**Exercise brief**.
Copy out the lines of the listing from the one containing "- Dashboard centralizado" onward, through the last, without altering any.

== == ==

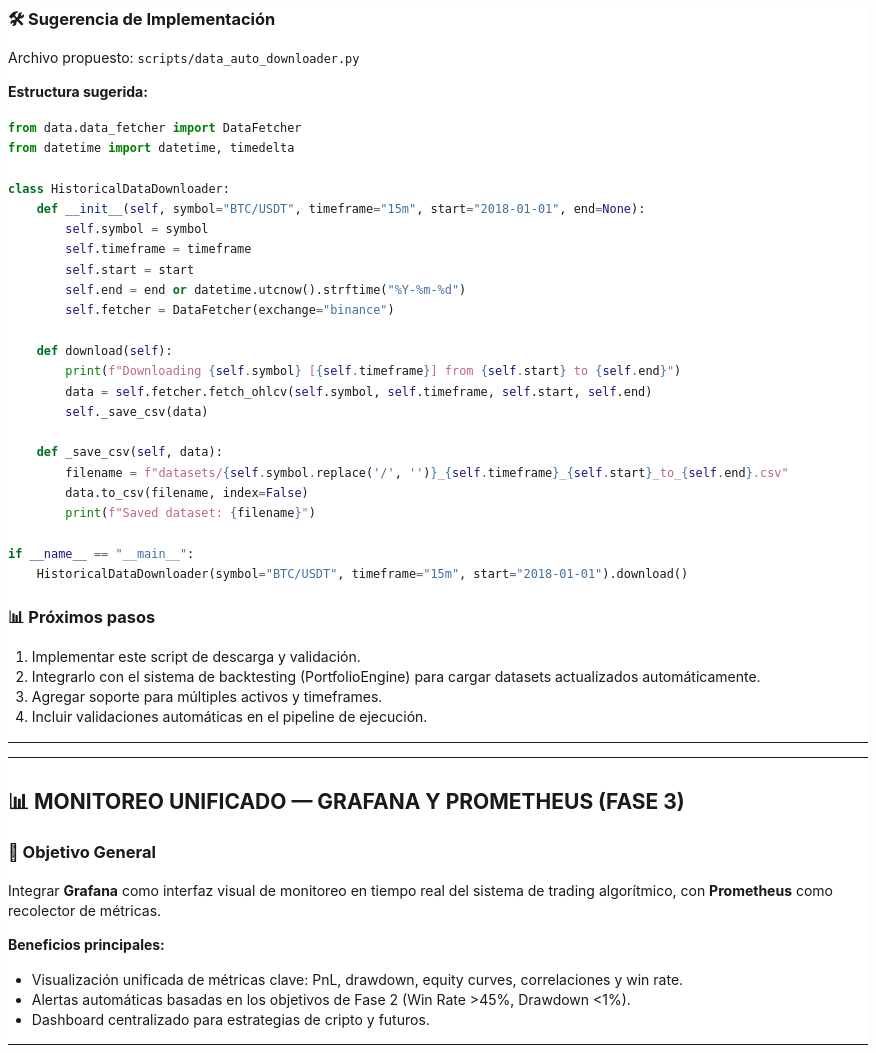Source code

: ### 🛠️ Sugerencia de Implementación

Archivo propuesto: `scripts/data_auto_downloader.py`

**Estructura sugerida:**
```python
from data.data_fetcher import DataFetcher
from datetime import datetime, timedelta

class HistoricalDataDownloader:
    def __init__(self, symbol="BTC/USDT", timeframe="15m", start="2018-01-01", end=None):
        self.symbol = symbol
        self.timeframe = timeframe
        self.start = start
        self.end = end or datetime.utcnow().strftime("%Y-%m-%d")
        self.fetcher = DataFetcher(exchange="binance")

    def download(self):
        print(f"Downloading {self.symbol} [{self.timeframe}] from {self.start} to {self.end}")
        data = self.fetcher.fetch_ohlcv(self.symbol, self.timeframe, self.start, self.end)
        self._save_csv(data)

    def _save_csv(self, data):
        filename = f"datasets/{self.symbol.replace('/', '')}_{self.timeframe}_{self.start}_to_{self.end}.csv"
        data.to_csv(filename, index=False)
        print(f"Saved dataset: {filename}")

if __name__ == "__main__":
    HistoricalDataDownloader(symbol="BTC/USDT", timeframe="15m", start="2018-01-01").download()
```

### 📊 Próximos pasos
1. Implementar este script de descarga y validación.
2. Integrarlo con el sistema de backtesting (PortfolioEngine) para cargar datasets actualizados automáticamente.
3. Agregar soporte para múltiples activos y timeframes.
4. Incluir validaciones automáticas en el pipeline de ejecución.

---


---

## 📊 MONITOREO UNIFICADO — GRAFANA Y PROMETHEUS (FASE 3)

### 🎯 Objetivo General
Integrar **Grafana** como interfaz visual de monitoreo en tiempo real del sistema de trading algorítmico, con **Prometheus** como recolector de métricas.

**Beneficios principales:**
- Visualización unificada de métricas clave: PnL, drawdown, equity curves, correlaciones y win rate.
- Alertas automáticas basadas en los objetivos de Fase 2 (Win Rate >45%, Drawdown <1%).
- Dashboard centralizado para estrategias de cripto y futuros.

---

== == ==

**Result**.
- Dashboard centralizado para estrategias de cripto y futuros.

---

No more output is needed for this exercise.